Do you want to come?" "Why not?" I said with a casual shrug.

Staying in that house alone didn't appeal to me--some ghost hunter I was.

Nothing had happened, and I was already jumpy.

I took shotgun.

Chad frowned at me, but sat in back.

I didn't think I impressed him much.

No one said anything until we dropped Chad off.

He didn't look happy about going.

Amber proved that she was tougher than me because she ignored the puppy-dog eyes and abandoned Chad to his coach's indifferent care.

"So you decided not to become a history teacher," Amber said as she pulled away from the curb.

Her voice was tight with nerves.

The stress was coming from her end, I thought--but then she'd never been relaxing company.

"Decided isn't quite the word," I told her.

"I took a job as a mechanic to support myself until a teaching position opened ...

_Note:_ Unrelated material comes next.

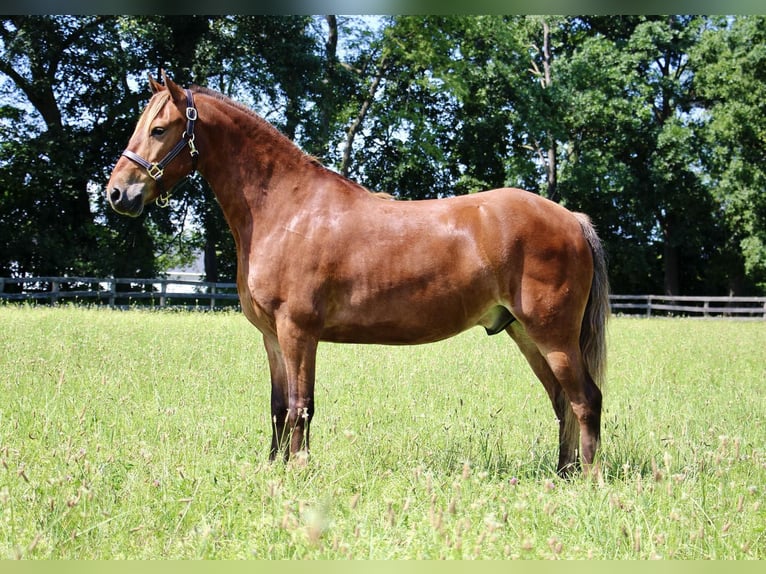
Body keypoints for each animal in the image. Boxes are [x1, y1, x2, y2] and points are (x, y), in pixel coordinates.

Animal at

and one day I realized that even if someone offered me a job, I'd rather turn a wrench." And then, because she'd given me the opening, "I thought you were going to be a vet." "Yes, well, life happened." She paused.

"Chad happened." That was too much honesty for her though, and she subsided into silence.

In the grocery store, I wandered away while she was testing tomatoes--they all looked good to me.

I bought a candy bar, just to see how much she'd changed.

Not that much.

By the time she'd finished lecturing me on the evils of refined sugar, we were almost back to the house.